-- Opening Marker --
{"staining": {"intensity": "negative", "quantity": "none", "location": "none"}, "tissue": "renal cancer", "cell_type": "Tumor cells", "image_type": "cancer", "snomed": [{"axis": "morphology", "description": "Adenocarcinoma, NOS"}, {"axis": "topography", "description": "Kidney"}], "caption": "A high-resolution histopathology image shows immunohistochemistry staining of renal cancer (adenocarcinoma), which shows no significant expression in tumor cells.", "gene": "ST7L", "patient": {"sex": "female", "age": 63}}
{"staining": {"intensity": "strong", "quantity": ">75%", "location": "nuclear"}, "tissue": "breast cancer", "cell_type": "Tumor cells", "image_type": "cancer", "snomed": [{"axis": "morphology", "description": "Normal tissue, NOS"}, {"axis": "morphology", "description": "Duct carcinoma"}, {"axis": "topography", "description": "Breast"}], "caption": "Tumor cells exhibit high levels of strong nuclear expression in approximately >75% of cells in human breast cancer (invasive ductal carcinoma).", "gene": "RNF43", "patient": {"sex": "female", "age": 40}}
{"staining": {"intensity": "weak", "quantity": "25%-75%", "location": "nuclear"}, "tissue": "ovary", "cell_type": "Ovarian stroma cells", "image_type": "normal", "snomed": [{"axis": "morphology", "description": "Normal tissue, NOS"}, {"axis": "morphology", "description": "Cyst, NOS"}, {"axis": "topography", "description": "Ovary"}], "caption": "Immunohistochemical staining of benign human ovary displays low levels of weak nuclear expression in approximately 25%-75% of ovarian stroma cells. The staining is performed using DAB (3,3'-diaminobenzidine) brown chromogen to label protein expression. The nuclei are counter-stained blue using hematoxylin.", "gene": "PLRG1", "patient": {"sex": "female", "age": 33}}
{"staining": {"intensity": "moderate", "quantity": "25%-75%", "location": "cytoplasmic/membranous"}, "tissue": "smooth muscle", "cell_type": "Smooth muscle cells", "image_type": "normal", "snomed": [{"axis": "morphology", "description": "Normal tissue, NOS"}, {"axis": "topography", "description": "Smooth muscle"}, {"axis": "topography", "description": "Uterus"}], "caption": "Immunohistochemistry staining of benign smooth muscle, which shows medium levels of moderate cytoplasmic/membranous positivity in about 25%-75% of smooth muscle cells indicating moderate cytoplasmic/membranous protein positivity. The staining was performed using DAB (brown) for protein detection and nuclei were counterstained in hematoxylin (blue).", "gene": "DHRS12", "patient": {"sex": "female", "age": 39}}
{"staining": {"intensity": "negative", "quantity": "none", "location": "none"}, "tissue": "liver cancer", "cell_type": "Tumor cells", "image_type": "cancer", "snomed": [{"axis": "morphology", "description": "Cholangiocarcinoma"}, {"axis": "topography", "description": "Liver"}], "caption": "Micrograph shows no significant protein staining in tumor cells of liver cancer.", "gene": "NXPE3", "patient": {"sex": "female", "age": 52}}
-- Closing Marker --
- TASK STATEMENT: Find every line in the records that uses the string "high", then copy it.

- ANSWER TO THIS EXERCISE:
{"staining": {"intensity": "negative", "quantity": "none", "location": "none"}, "tissue": "renal cancer", "cell_type": "Tumor cells", "image_type": "cancer", "snomed": [{"axis": "morphology", "description": "Adenocarcinoma, NOS"}, {"axis": "topography", "description": "Kidney"}], "caption": "A high-resolution histopathology image shows immunohistochemistry staining of renal cancer (adenocarcinoma), which shows no significant expression in tumor cells.", "gene": "ST7L", "patient": {"sex": "female", "age": 63}}
{"staining": {"intensity": "strong", "quantity": ">75%", "location": "nuclear"}, "tissue": "breast cancer", "cell_type": "Tumor cells", "image_type": "cancer", "snomed": [{"axis": "morphology", "description": "Normal tissue, NOS"}, {"axis": "morphology", "description": "Duct carcinoma"}, {"axis": "topography", "description": "Breast"}], "caption": "Tumor cells exhibit high levels of strong nuclear expression in approximately >75% of cells in human breast cancer (invasive ductal carcinoma).", "gene": "RNF43", "patient": {"sex": "female", "age": 40}}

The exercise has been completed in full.